Mushroom Pesto Crostini
- 30g dried porcini mushrooms
- 225g white button mushrooms, quartered
- 50g walnuts, toasted
- 2 garlic cloves
- 40g fresh Italian parsley leaves
- 180ml olive oil
- 70g freshly grated Parmesan
- Salt and freshly ground black pepper
- 36 slices (1cm-thick) baguette bread
Place the porcini mushrooms in a bowl of hot water; press to submerge. Let stand until the mushrooms are tender, about 15 minutes. Scoop out mushrooms, being carefully not to stir any dirt that may have sunk to the bottom of the water. Discard mushroom water.

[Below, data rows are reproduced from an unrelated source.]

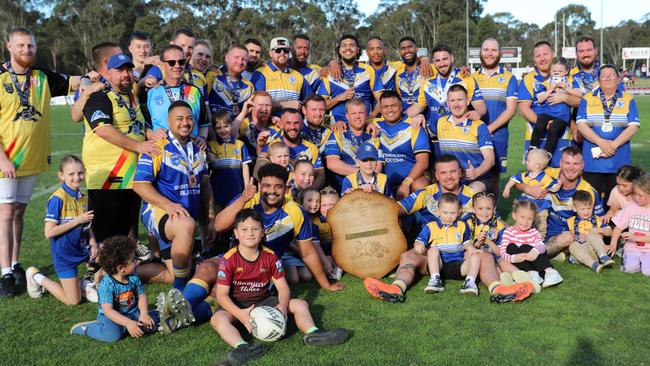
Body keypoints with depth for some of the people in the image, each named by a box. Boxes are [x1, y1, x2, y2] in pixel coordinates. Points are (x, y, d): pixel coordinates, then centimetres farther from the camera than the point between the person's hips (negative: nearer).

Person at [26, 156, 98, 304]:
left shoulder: (83, 198, 2)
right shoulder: (58, 199, -20)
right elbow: (49, 232, -23)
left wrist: (93, 243, -8)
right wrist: (77, 220, -23)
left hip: (82, 248, 6)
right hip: (65, 254, -6)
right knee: (73, 301, 0)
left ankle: (88, 284, 14)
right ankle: (37, 277, 21)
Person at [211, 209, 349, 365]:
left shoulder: (270, 257, -4)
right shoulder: (229, 259, -14)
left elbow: (283, 287, -4)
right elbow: (221, 294, -16)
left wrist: (282, 306, -26)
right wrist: (240, 314, -33)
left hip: (263, 301, 4)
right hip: (236, 305, -3)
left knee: (300, 304, -10)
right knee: (218, 319, -36)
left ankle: (312, 333, -35)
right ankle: (242, 347, -60)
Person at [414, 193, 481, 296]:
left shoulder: (462, 226, 17)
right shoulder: (430, 227, 7)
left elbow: (466, 242, 25)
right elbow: (419, 241, 0)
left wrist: (471, 249, 2)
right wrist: (418, 246, -24)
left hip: (457, 265, 2)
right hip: (438, 265, -2)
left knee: (476, 257, -19)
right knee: (433, 249, -29)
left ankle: (470, 282, -32)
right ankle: (435, 280, -34)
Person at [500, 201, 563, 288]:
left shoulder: (534, 232, 12)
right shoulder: (508, 232, 6)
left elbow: (541, 246, -12)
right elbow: (503, 253, -11)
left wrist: (536, 250, -39)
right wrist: (513, 258, -35)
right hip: (518, 264, 0)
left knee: (524, 247, -25)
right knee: (511, 247, -23)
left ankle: (549, 271, -37)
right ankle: (531, 273, -40)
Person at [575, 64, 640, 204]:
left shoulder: (628, 99, 9)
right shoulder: (587, 99, 8)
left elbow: (633, 127, -1)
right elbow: (581, 124, -2)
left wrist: (613, 145, -14)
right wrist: (601, 142, -14)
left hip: (619, 160, 1)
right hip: (593, 159, 0)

Combine the porcini mushrooms, button mushrooms, walnuts, garlic, and parsley in a food processor and pulse until coarsely chopped. With the machine running, gradually add 60ml of the oil, blending just until the mushrooms are finely chopped.
Transfer the mushroom mixture to a medium bowl. Stir in the Parmesan. Season the pesto with salt and pepper, to taste. If not using mushroom pesto right away, cover tightly with plastic wrap to prevent possible discoloration of mushrooms.
Preheat a griddle pan to medium-high heat. Arrange the bread slices on pan, cut-side down. Brush the remaining oil over the bread slices. Cook until pale golden and crisp, about 5 minutes.
Alternatively, you can toast the bread in the oven. Preheat the oven to 190°C/gas mark 5. Arrange the bread slices on two heavy, large baking sheets. Brush the remaining 60ml of oil over the bread slices. Bake until pale golden and crisp, about 15 minutes.
Spread the mushroom pesto over the crostini. Arrange the crostini on a platter and serve.